• Tantangan:
a: Terjemahkan kalimat dari kutipan pilihan ini ke dalam bahasa Inggris: "Ada beberapa hal telah menjadi pemantik diri untuk menuliskan tema ini."
b: Menurut kutipan pilihan, di negara mana patung dalam gambar ilustrasi itu berada?

Oleh: Agusliadi Massere*
Ada beberapa hal telah menjadi pemantik diri untuk menuliskan tema ini. Beberapa tahun yang lalu, saya menemukan gambar dari hasil searching di Google; gambar itu adalah sebuah patung di Jepang yang menunjukkan dan mengandung “pesan inspiratif” bahwa “bobotmu tidak ditentukan dari ukuran tubuhmu, melainkan dari berapa banyak buku yang kamu baca”; dan gambar itu pulalah yang menjadi gambar ilustrasi dari tulisan ini.
Dua tahun yang lalu, saya membaca tulisan Rektor UIN Salatiga (pada saat itu masih bernama IAIN Salatiga), Prof. Zakiyuddin Baidhawy, yang terbit di media online (ibtimes.id, 15/04/2020). Judul tulisannya, “Jihad Akbar itu dengan Pena, bukan Pedang”. Pekan lalu, saya membeli buku bekas dan murah, judulnya Bacalah! Menghidupkan Kembali Semangat Membaca Para Mahaguru Peradaban; dan dalam buku ini, penulisnya, Suherman (Pendiri dan Ketua Masyarakat Literasi Indonesia, dan motivator kesadaran membaca) menegaskan satu hal menarik dan itu pula yang memantik diri ini.
Suherman dalam buku karyanya menegaskan, “Membaca adalah jihad dengan aksara dan buku merupakan bahan pokok yang lebih utama dari sembako”. Berbeda dengan para Mahaguru Peradaban yang diuraikan Suherman dalam bukunya, saya sendiri belum sampai ke maqam intelektual, psikologis, spiritualitas yang berkesimpulan bahwa “buku lebih utama dari sembako”.

• Daftar butir:
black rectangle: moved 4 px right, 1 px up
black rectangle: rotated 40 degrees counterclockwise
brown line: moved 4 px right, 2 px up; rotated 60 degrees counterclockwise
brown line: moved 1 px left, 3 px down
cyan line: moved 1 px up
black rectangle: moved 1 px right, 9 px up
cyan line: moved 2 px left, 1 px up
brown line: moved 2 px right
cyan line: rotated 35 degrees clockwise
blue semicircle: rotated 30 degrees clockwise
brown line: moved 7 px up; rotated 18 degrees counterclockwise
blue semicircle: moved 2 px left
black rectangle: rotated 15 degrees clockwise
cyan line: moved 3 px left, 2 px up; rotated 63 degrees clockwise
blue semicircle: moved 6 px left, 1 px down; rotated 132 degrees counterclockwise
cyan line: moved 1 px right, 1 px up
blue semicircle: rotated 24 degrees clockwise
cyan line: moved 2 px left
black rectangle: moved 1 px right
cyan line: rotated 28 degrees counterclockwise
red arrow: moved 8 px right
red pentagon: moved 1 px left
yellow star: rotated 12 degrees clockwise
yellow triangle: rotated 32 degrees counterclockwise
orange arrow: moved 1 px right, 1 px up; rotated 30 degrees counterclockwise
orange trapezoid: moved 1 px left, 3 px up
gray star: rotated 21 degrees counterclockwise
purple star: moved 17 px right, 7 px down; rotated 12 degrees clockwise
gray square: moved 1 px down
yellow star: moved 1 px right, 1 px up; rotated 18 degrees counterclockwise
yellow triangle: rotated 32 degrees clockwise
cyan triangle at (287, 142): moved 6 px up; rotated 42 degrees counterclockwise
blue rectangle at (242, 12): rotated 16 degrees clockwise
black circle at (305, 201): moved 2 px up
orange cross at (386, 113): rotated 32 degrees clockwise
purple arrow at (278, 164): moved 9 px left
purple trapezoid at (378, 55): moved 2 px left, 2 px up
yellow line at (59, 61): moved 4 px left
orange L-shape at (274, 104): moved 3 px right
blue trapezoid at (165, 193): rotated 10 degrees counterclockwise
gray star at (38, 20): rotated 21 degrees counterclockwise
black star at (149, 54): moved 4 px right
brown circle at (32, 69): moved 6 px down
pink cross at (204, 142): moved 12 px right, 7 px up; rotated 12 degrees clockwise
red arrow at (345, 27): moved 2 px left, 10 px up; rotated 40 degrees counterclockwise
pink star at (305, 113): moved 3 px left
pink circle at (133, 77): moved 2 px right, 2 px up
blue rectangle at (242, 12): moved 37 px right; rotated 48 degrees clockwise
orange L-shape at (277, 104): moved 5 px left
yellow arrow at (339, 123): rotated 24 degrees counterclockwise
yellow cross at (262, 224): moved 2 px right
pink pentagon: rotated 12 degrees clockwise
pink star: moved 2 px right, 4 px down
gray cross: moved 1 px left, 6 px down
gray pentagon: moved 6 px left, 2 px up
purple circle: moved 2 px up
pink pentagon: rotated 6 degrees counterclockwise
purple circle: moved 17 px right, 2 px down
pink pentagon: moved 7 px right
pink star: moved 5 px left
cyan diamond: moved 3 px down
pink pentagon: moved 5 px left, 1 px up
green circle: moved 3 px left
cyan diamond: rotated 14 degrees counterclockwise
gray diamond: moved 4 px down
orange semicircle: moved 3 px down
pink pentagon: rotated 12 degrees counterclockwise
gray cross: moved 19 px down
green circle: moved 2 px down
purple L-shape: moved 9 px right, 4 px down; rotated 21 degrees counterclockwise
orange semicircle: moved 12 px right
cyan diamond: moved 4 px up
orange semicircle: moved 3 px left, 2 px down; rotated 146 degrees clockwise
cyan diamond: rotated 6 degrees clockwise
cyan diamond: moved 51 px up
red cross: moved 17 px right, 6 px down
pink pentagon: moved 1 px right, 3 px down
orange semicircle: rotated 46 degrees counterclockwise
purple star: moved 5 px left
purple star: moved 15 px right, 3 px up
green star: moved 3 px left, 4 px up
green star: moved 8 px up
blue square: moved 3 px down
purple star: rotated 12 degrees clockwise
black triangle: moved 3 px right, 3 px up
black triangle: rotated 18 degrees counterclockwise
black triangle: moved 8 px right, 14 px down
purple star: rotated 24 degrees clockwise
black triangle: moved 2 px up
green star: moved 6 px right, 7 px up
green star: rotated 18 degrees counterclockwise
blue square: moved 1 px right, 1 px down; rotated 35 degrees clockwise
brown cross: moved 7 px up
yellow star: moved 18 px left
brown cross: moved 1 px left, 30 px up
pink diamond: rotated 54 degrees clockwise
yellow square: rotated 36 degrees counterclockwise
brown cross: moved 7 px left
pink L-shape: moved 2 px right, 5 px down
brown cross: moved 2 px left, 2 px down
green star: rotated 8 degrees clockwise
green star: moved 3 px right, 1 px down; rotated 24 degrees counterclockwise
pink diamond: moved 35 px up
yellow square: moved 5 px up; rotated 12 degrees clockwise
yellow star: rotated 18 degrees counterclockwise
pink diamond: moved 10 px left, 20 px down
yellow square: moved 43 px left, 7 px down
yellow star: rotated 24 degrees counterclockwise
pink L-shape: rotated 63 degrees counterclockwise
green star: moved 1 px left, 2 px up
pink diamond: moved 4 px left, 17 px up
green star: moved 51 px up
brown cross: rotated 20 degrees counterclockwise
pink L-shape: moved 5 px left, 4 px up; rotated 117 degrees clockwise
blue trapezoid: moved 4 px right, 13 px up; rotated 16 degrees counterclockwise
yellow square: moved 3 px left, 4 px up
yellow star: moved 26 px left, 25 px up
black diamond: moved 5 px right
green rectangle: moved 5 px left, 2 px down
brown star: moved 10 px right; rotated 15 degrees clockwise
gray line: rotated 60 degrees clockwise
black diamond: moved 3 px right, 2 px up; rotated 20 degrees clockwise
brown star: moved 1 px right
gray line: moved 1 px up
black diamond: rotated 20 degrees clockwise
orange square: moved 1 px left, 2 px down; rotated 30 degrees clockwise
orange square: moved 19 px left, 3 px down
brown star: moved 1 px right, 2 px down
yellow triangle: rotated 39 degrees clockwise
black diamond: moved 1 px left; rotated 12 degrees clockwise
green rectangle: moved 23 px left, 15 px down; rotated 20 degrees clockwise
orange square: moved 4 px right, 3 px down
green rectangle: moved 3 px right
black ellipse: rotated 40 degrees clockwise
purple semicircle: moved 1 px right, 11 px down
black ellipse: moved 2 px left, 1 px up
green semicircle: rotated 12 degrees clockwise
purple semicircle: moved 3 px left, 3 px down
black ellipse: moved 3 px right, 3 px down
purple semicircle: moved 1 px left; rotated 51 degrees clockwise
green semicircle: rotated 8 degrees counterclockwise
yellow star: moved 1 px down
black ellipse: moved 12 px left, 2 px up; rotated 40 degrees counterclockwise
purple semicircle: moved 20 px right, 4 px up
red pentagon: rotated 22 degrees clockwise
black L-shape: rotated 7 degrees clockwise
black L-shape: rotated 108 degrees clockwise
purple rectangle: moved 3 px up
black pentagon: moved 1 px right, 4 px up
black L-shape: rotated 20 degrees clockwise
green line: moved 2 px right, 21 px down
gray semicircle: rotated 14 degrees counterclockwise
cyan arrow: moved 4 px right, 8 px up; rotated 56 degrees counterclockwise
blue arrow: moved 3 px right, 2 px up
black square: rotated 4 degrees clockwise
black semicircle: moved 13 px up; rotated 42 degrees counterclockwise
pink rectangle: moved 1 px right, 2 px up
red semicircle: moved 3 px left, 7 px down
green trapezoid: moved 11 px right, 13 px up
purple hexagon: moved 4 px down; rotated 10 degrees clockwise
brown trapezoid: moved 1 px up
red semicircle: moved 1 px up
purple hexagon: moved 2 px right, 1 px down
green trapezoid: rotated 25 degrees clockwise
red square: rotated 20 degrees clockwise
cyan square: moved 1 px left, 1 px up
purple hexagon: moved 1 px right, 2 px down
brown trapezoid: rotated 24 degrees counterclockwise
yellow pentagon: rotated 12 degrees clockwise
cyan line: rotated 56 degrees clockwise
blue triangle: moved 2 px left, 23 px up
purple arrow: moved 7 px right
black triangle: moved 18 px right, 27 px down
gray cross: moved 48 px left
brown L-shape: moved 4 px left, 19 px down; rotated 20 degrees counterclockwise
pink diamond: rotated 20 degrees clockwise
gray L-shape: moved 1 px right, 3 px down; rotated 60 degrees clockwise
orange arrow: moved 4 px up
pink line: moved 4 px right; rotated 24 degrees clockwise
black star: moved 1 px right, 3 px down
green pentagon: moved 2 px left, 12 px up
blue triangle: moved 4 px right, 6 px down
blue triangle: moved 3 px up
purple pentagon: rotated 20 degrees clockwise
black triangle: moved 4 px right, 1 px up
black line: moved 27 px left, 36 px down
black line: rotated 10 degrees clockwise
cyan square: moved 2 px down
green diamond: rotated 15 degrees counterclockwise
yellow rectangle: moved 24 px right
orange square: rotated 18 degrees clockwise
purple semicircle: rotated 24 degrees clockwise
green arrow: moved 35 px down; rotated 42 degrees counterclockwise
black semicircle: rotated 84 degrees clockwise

• Solusi di bawah:
a: Several things have prompted me to write about this theme.

b: Patung itu berada di Jepang.